The OELMs source code has been updated on GitHub to include better documentation to help you get started as well more examples of content and activities. As you may remember from last week’s post about the OELMs architecture, the design goal of Open Educational Language Models is to combine the technical power of generative AI with the participatory power of open education. To help you see how that works, the initial implementation in GitHub is sub-optimized in order to make it easier to understand how to contribute. As you see in the demo content in the screenshot from GitHub below, each “course” in an OELM is comprised of three parts (as described last week):
- a course description and system prompt stub,
- a set of OER that provide the OELM with accurate disciplinary information, to prevent hallucinations, and
- a set of activities that help students engage in evidence-based study practices
Again, this implementation is sub-optimal specifically in order to make it clear that ANYONE can contribute to an OELM. While this information will eventually be stored in a database, in this implementation the content and activities are just text files – they could be drafted in Google Docs, Word, or anywhere you like. And they’re all openly licensed (OER), meaning they can be revised and remixed to meet local needs.
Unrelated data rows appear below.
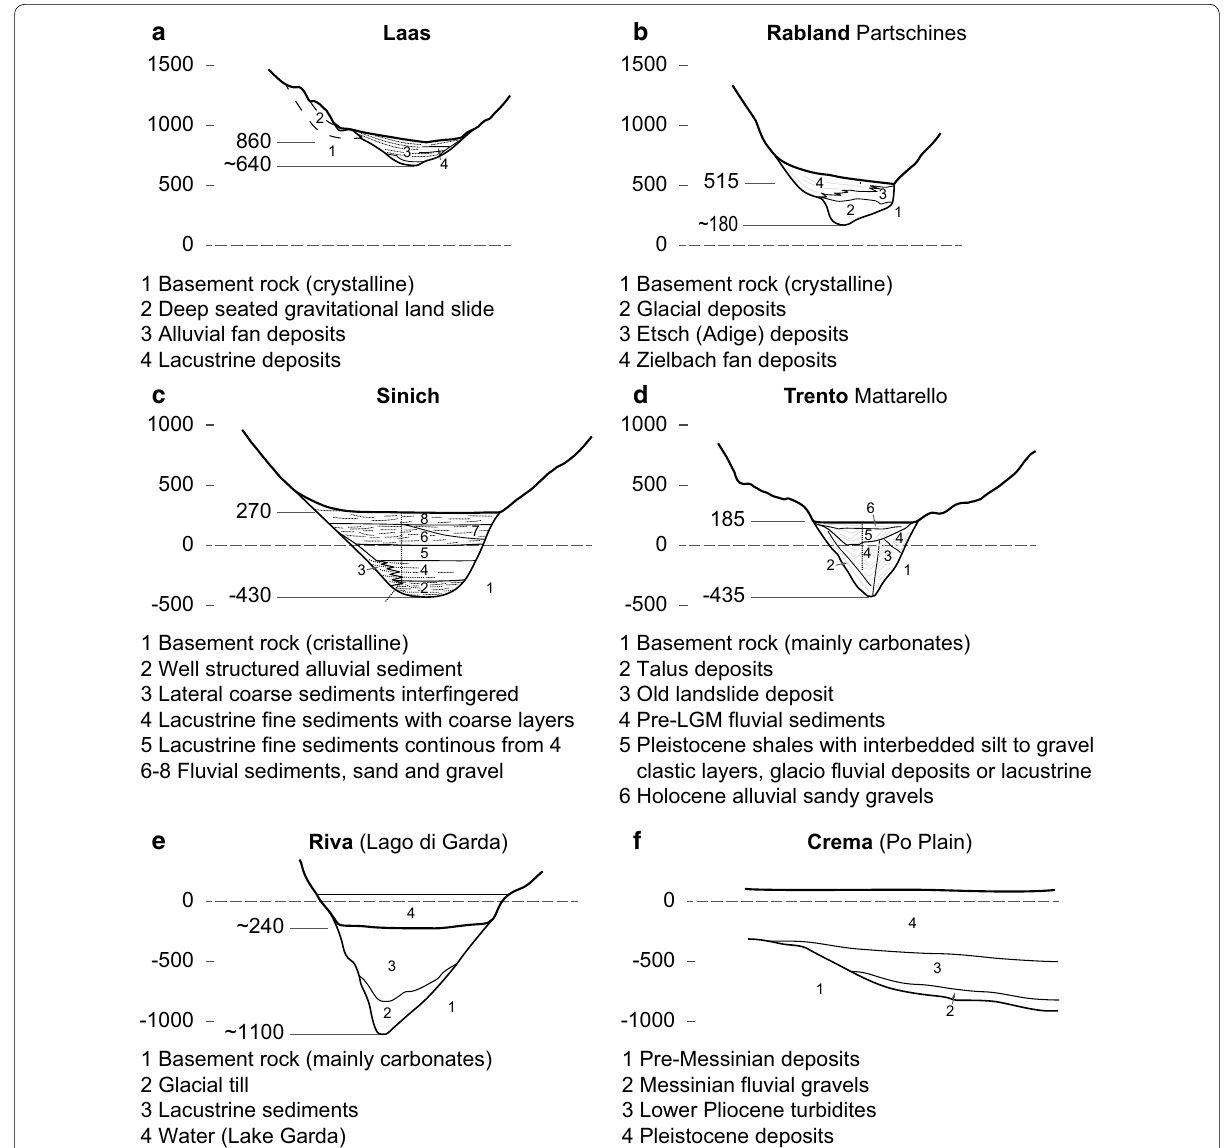
Fig. 2 Cross sections in the Adige Valley, the Lago di Garda and Po Plain showing the valley fill and the depth of the sediment bedrock unconformity (locations see Fig. 1). All profiles have a twofold vertical exaggeration, the drilling location is marked as a dotted line. a Laas section in the Vinschgau, seismic interpretation (modified after Brardinoni et al. 2018). b Rabland Partschines section 10 km upstream from Sinich. Seismic interpretation (modified after Savi et al. 2014). c Sinich section, the profile is based on seismic data and a drill hole and shows the sediment infill on the erosional unconformity that is interpreted Messinian in age (modified after Bargossi et al. 2010). Note that it is unknown if the valley bottom is U or V shaped, the original seismic line was not perpendicular to the valley. d Trento section was drilled to the pre LGM sediments but not into the basement rock (modified after Avanzini et al. 2010). e Riva (Lago di Garda), the section is in the not in today’s Adige valley (Castellarin et al. 2005). f Crema (Po Plain), this section represents the incision, presumably Messinian, of the Serio or Adige river in the Po Plain (modified after Amadori et al. 2018). Note that the crema profile is in the subsiding Po Plain, the restored incision depth here is on the order of 750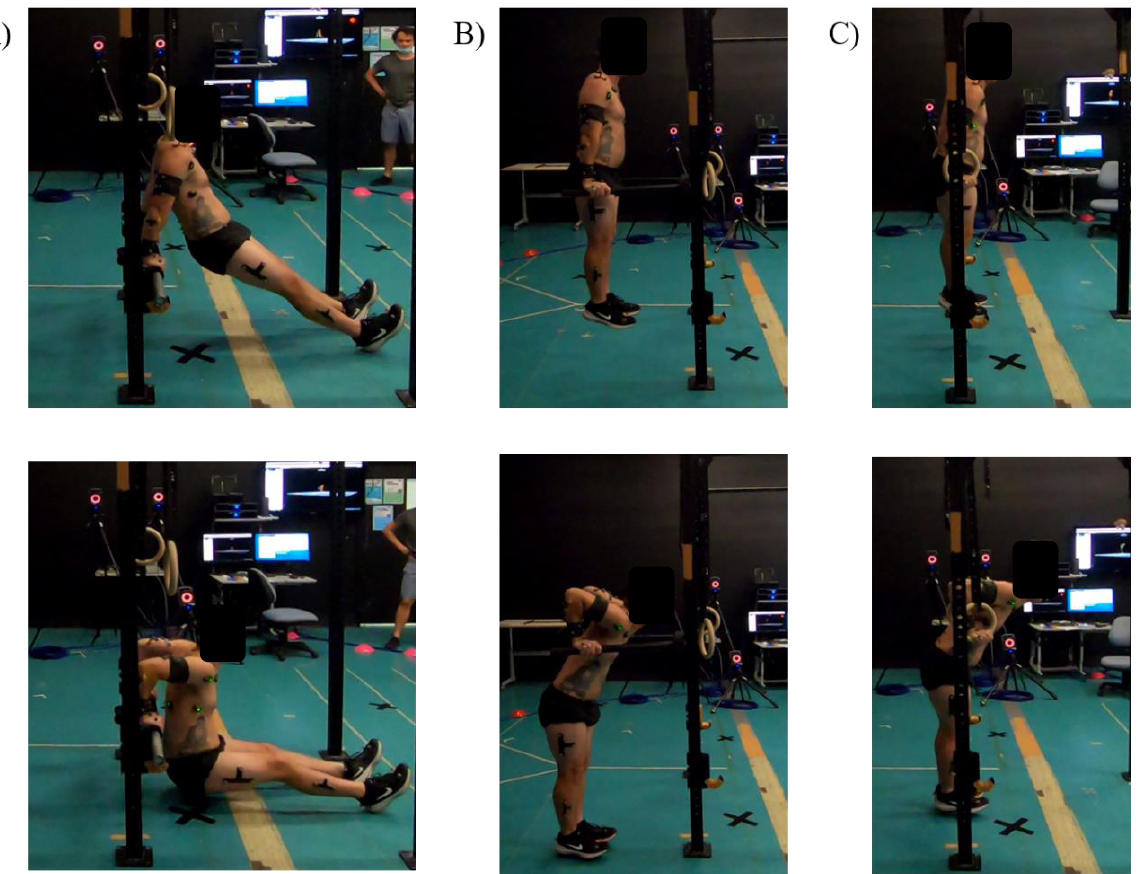
Figure 1. Typical starting position ( top row) and bottom position ( bottom row) for the ( A ) bench dip, ( B ) bar dip, and ( C ) ring dip.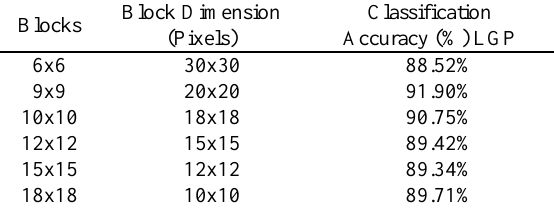
Table 2. Block Dimension vs. Classification Accuracy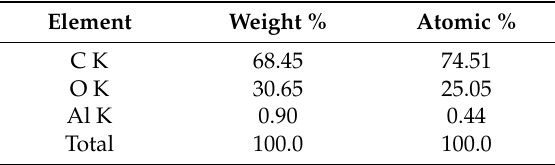
Table 3. Flag XRD of counterfeit banknote.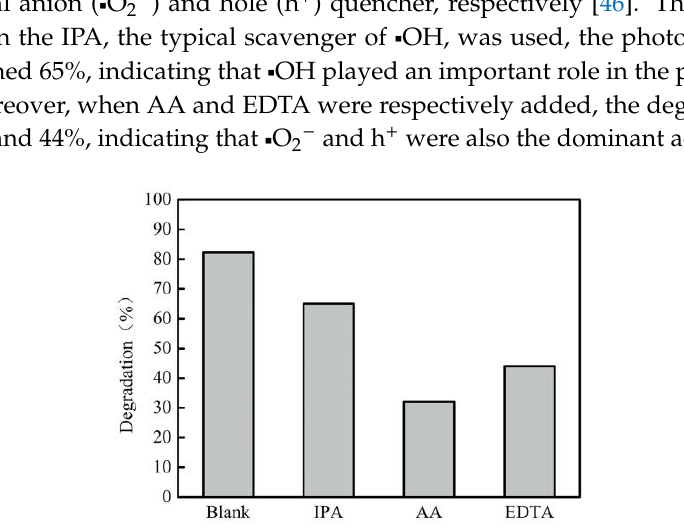
Figure 8. Photodegradation rates of naphthalene in the presence of different scavengers (IPA- isopropanol, AA-ascorbic acid, EDTA-ethylenediamine tetraacetic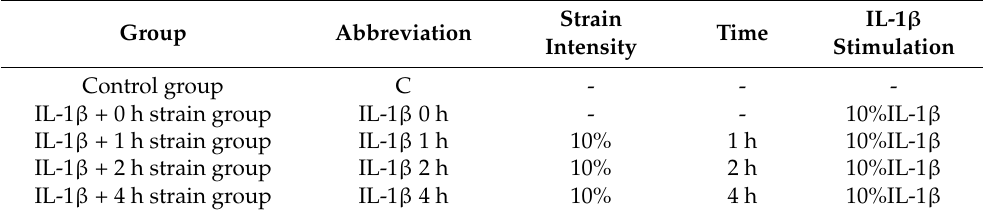
Table 4. Mechanical straining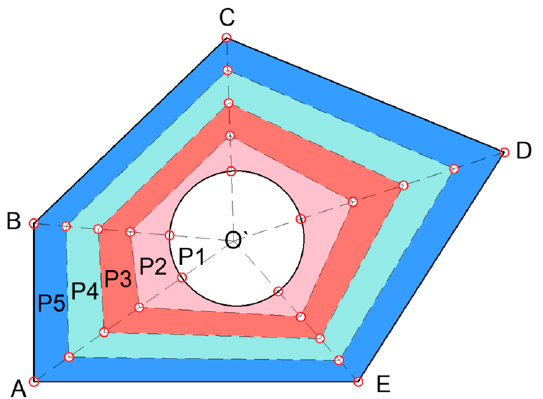
Figure 8. The region of von Mises stress.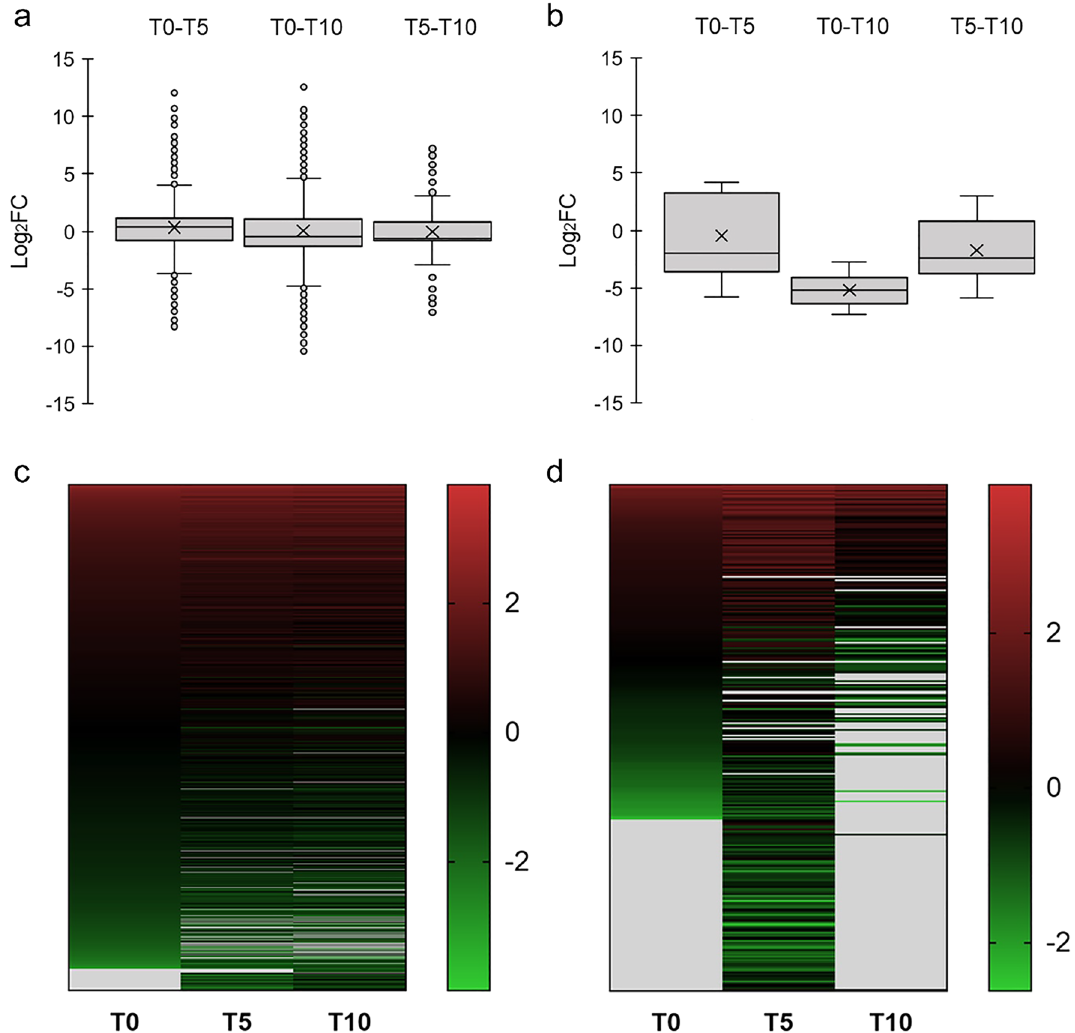
Figure 5. Statistically significant changes in the transcriptome and proteome in F. hepatica eggs at different points of development. The box plots provide an overview of transcriptome ( a ) and proteome ( b ) variability in different sample pairs. Transcripts and proteins with the most prominent changes in gene expression levels are located the furthest from zero on the y-axis. The heat maps show a global overview of changes in RNA levels of differentially expressed genes ( c ) and differentially translated proteins ( d ) at single gene/protein resolution. The gene/protein ranking is based on relative abundance detected at T0, with the most abundant transcripts appearing at the top of the heat map (red) and those with the lowest abundance appearing at the bottom (green). Differences in the expression/translation are given as Z-score values. Genes which were not expressed at a particular time point are presented in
YOU DON’T NEED TO BE A CODER TO CONTRIBUTE TO THE OELMS WORK!
Here’s a video (no audio) of the current demo of the OELMs application in the Explore mode, where the learner chooses what they want to study, and then how they want to study it. The demo only has content for part of one course, and a handful of activities. But the goal is to eventually have a large library of courses, including a full compliment of open content and activities (some of which could be reusable across courses) developed by teams of faculty and students through facilitated workshop-like experiences.
Medium-term, we should have better multimodal support in open models soon, which will enable more kinds of activities (including voice in and out). Longer-term, each course should have its own specifically fine-tuned, small, open weights model. And that model (together with the OELM wrap around) should run locally on your device.